### Task goal
Every entry should be duplicated verbatim, and no picture may appear in the copy.

### Data extracts

######

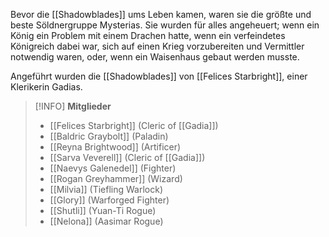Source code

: Bevor die [[Shadowblades]] ums Leben kamen, waren sie die größte und beste Söldnergruppe Mysterias. Sie wurden für alles angeheuert; wenn ein König ein Problem mit einem Drachen hatte, wenn ein verfeindetes Königreich dabei war, sich auf einen Krieg vorzubereiten und Vermittler notwendig waren, oder, wenn ein Waisenhaus gebaut werden musste.

Angeführt wurden die [[Shadowblades]] von [[Felices Starbright]], einer Klerikerin Gadias.

>[!INFO] **Mitglieder**
>- [[Felices Starbright]] (Cleric of [[Gadia]])
>- [[Baldric Graybolt]] (Paladin)
>- [[Reyna Brightwood]] (Artificer)
>- [[Sarva Veverell]] (Cleric of [[Gadia]])
>- [[Naevys Galenedel]] (Fighter)
>- [[Rogan Greyhammer]] (Wizard)
>- [[Milvia]] (Tiefling Warlock)
>- [[Glory]] (Warforged Fighter)
>- [[Shutli]] (Yuan-Ti Rogue)
>- [[Nelona]] (Aasimar Rogue)
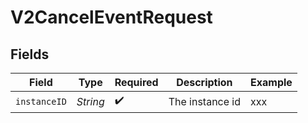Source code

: # V2CancelEventRequest


## Fields

| Field              | Type               | Required           | Description        | Example            |
| ------------------ | ------------------ | ------------------ | ------------------ | ------------------ |
| `instanceID`       | *String*           | :heavy_check_mark: | The instance id    | xxx                |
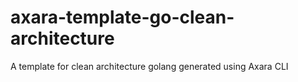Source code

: # axara-template-go-clean-architecture
A template for clean architecture golang generated using Axara CLI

######

### Result below
Source code

: Bevor die [[Shadowblades]] ums Leben kamen, waren sie die größte und beste Söldnergruppe Mysterias. Sie wurden für alles angeheuert; wenn ein König ein Problem mit einem Drachen hatte, wenn ein verfeindetes Königreich dabei war, sich auf einen Krieg vorzubereiten und Vermittler notwendig waren, oder, wenn ein Waisenhaus gebaut werden musste.

Angeführt wurden die [[Shadowblades]] von [[Felices Starbright]], einer Klerikerin Gadias.

>[!INFO] **Mitglieder**
>- [[Felices Starbright]] (Cleric of [[Gadia]])
>- [[Baldric Graybolt]] (Paladin)
>- [[Reyna Brightwood]] (Artificer)
>- [[Sarva Veverell]] (Cleric of [[Gadia]])
>- [[Naevys Galenedel]] (Fighter)
>- [[Rogan Greyhammer]] (Wizard)
>- [[Milvia]] (Tiefling Warlock)
>- [[Glory]] (Warforged Fighter)
>- [[Shutli]] (Yuan-Ti Rogue)
>- [[Nelona]] (Aasimar Rogue)
Source code

: # V2CancelEventRequest


## Fields

| Field              | Type               | Required           | Description        | Example            |
| ------------------ | ------------------ | ------------------ | ------------------ | ------------------ |
| `instanceID`       | *String*           | :heavy_check_mark: | The instance id    | xxx                |
Source code

: # axara-template-go-clean-architecture
A template for clean architecture golang generated using Axara CLI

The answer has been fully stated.